知ってるつもりの思い込みの感覚に、非常識な横やりを入れて覧る試みです

父が旅立った話(医療と家族の調和の話)

 父がいよいよ旅立つようだと言うので、何年かぶりに会いに出かけました。晴れ晴れとした空だったので、地上の風景がネットかと錯覚するほどきれいに見えました。ただぼんやりと眺めていましたら、やがて雲が一面を埋め尽くす状態になり、その造形も日常生活がイメージできる感じで何年かぶりに上から見る雲にさらにぼんやりとなっていました。やがてアナウンスがあり飛行機は降下をはじめ雲から出ると、なんと吹雪いている雪景色の中に着陸した。この時期にこんな筈はないと思う程の積雪に驚きながら転ばぬよう気にして歩いて着いた四人部屋の病室に父は横たわっていました。寝ているのかとのぞき込むと、傾眠的だったのか気づくように目を開けました。少し白濁した九十六歳の目にどれほどに見えているのかわかりませんでしたが、笑った気がしました。
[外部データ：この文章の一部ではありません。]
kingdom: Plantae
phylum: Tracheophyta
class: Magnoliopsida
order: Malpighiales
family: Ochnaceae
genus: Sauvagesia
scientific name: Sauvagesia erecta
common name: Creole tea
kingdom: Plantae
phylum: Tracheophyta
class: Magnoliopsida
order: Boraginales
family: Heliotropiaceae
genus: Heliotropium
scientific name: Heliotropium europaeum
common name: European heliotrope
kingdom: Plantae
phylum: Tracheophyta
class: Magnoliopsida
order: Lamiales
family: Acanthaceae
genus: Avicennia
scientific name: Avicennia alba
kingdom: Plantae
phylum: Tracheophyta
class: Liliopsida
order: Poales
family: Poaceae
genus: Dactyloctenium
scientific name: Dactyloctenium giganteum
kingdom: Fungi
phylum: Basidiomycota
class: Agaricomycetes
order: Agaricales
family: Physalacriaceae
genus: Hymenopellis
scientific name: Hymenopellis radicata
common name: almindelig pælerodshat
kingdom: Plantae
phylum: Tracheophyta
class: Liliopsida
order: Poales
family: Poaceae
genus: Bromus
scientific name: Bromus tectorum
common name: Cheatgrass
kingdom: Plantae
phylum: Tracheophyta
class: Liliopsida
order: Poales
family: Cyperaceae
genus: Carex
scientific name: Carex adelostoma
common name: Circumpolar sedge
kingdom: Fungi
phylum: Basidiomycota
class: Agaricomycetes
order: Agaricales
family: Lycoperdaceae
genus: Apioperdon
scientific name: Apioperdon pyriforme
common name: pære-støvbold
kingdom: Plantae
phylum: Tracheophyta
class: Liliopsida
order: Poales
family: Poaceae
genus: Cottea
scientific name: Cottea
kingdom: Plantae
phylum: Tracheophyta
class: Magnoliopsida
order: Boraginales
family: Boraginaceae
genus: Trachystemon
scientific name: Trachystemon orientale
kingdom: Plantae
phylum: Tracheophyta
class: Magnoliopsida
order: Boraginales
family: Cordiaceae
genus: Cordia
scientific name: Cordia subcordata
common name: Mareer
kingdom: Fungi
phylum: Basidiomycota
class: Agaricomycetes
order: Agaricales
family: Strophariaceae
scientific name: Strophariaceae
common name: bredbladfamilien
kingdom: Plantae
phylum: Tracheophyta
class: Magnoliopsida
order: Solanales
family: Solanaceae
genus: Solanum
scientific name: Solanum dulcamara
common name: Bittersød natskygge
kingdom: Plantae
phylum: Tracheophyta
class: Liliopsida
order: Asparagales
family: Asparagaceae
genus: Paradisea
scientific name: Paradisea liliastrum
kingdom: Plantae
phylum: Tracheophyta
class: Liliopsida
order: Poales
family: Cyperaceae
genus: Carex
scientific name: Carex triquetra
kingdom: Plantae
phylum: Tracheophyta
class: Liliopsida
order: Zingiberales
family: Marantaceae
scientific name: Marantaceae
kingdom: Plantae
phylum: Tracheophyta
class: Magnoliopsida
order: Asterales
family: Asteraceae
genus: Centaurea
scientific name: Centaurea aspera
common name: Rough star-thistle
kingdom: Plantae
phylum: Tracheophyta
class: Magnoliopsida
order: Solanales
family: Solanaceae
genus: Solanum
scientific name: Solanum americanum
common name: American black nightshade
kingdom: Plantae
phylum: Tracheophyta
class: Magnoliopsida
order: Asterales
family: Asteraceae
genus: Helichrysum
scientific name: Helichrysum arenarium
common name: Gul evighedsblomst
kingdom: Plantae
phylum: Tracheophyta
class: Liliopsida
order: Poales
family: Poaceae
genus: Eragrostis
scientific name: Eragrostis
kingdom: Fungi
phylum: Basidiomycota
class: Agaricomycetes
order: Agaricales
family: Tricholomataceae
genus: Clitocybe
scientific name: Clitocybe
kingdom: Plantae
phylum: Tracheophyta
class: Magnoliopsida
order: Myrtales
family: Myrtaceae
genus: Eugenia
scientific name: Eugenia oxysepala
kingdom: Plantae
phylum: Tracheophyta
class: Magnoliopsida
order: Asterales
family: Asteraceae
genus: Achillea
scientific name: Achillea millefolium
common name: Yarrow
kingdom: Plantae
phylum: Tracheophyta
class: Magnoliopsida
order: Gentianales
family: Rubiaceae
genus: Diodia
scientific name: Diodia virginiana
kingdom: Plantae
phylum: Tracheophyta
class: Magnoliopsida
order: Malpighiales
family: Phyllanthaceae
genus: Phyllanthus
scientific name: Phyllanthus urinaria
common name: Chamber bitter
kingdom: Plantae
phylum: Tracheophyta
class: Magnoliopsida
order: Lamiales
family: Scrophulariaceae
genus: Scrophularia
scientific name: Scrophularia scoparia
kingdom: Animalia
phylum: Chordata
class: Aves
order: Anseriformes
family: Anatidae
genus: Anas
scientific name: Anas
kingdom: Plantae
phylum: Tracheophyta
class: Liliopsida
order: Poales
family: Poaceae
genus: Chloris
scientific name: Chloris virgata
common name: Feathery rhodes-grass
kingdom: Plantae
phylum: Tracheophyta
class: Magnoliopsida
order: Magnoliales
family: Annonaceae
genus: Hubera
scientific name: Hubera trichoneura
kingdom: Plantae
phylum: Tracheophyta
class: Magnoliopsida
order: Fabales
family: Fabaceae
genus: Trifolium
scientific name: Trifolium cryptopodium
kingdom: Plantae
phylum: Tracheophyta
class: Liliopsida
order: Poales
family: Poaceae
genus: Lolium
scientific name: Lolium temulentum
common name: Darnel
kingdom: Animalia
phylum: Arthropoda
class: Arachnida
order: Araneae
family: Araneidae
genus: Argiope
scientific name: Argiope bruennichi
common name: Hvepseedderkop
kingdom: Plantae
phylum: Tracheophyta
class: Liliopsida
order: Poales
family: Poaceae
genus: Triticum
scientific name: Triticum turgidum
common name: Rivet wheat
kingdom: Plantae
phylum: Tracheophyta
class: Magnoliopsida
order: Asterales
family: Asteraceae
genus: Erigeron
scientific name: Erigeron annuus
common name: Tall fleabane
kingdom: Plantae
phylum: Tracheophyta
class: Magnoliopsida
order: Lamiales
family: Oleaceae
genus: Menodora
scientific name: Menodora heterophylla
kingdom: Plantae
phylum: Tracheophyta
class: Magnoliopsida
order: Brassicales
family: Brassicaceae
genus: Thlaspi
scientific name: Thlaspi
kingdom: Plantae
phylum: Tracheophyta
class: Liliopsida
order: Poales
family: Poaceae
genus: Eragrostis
 それから、長い時間を一緒に過ごして学ぶことがありました。

 父が何かを言うのですが、入れ歯をつけていないせいなのか、何を言っているのかわかりませんでした。さらに、補聴器もつけていないので、聞きなおしている声も届いているとは思えませんでした。日ごろ介護している姉が来ないと無理かと諦めていましたが、偶然、わかる言葉がありました。それは「水」でした。判ったという喜びに満ちて周りを見渡しましたが、よくある吸い口などが見当たりません。判ったことが嬉しかったので、看護室まで出向いて、水を飲みたがっているのですがと報告するとあっさりと、だめですと言われてしまいました。すでに食物は口から食べていず、点滴で対応しているだけでなく、口の中も荒れていますから水は飲ませないでくださいと言われて、すごすごと病室に戻り、「ダメだってよ」というだけけしかできませんでした。看護師としては、食物を摂取しなくなった時から唾液も十分に回っていず、口呼吸している現状で、口の中は潰瘍による出血と血だまりだらけになっていることや、嚥下もろくに出来ない状態ですから、水といえども、誤嚥して、誤嚥性肺炎になってしまう危険性が高いということなのだろうと取りあえず自分に言い聞かせました。看護師としては、飲んでいいということは、死んでもいいということと同じ意味になってしまうリスクに、絶対に良いとは言えない立場なんだよなとも理解はしました。水飲んで、それで死んだら誰が責任をとるんだ。そうなんですが、家族としては、医師がすでにあと何日も持たないと宣言するほどすでに内臓の臓器は疲弊し心臓の一方の弁は機能せず逆流しているとも言うほど老齢による機能不全が全身に及んでいるということですから既に覚悟は出来ています。そんな中で、たった一つの救いは意識が明瞭だということです。天寿を全うしようとしている父親が、最後に水を飲みたいとハアハアしながら言っています。ここで水を飲ませば旅立ちを早めるかもしれない。それも数日。ここで我慢させても数日しか生きてはいない瀕死の状態。結局、何の足しにもならない習ったことのある終末ケアのことを考えながら、ベットのそばでうろうろする程度しか能はありませんでした。姉が来てみると、「起こせ」と言っていると言って手動のギャッジベッドをくるくる回して少しだけ起こしました。大丈夫かと見ていると案外本人の希望に添えたのか、穏やかな顔になっていると感じていたのですが、その後やってきた看護師は、今日は血圧が低いので頭は下げないとだめですとあっさりと戻してしまいました。医学的には正しい措置なんですよね。そう、ここは自宅ではない医療施設なんですよ。だから、点滴や酸素マスクを勝手に取り外してしまうという悪行を散々行っていたせいで、父は、骨しかないような両腕を、拘束されていました。面会の方がいる時は外してもいいですよと看護婦さんは優しく言ってくれましたが、外したからと言って父には何も出来ないのでは思っていましたが、意外と父は父らしく、拘束を外すと布団を自力で剥いでいました。姉の通訳によると布団が重いからだそうです。なるほどと感心していましたが、体力の落ちている父には湯たんぽが入っていて、外は吹雪の現在体温の低下を招かないように布団は掛けていなければならないというのが看護としてのルールでもありました。そういえばいつか帰省した時これは軽いと購入した羽毛布団を自慢していたなと思いだし、この布団は重いだろうなと再び剥ぎ取る父に父らしさを感じました。むしろ悪いことしている訳でもないのに、剥いだ布団の代わりにタオルケットをかけたこっちの方が看護師が来ると、ポーズとしてちょっと布団も掛けたりして何のアピールしているんだ俺はと自嘲気味になりました。そもそも、ここは病院で、自宅では看取れないのだからということに行きあたります。そんなことしか出来ない不甲斐ない兄と違って弟はとても逞いものでした。何と、10cmにも満たないスプレーに水を入れてきて、父の求めに応じて口に霧水を提供していたのです。しかも、看護師には見つからないように隠れて上手に。

 日本の医療は、今死ぬとしても最善を尽くすが基本ですから、病院に入院させているということは、病院のルールに従わなければなりません。高齢の父の親族としては、明日死ぬなら今日好きなだけ水を飲ませて今日死すともそれも天寿と覚悟は出来ているのですが、それは自宅という環境ならではと考えると食事が全く口から取れない状態で点滴で生きている父親を病院から連れ出すというのも迷うところです。実際、普通に考えたら、人生ではたった2回しかない実の親の旅立ちになんか手助けしたいと思っても何も出来ないんだなと感じました。それから2日後父は旅立ち多臓器不全の体を捨てました。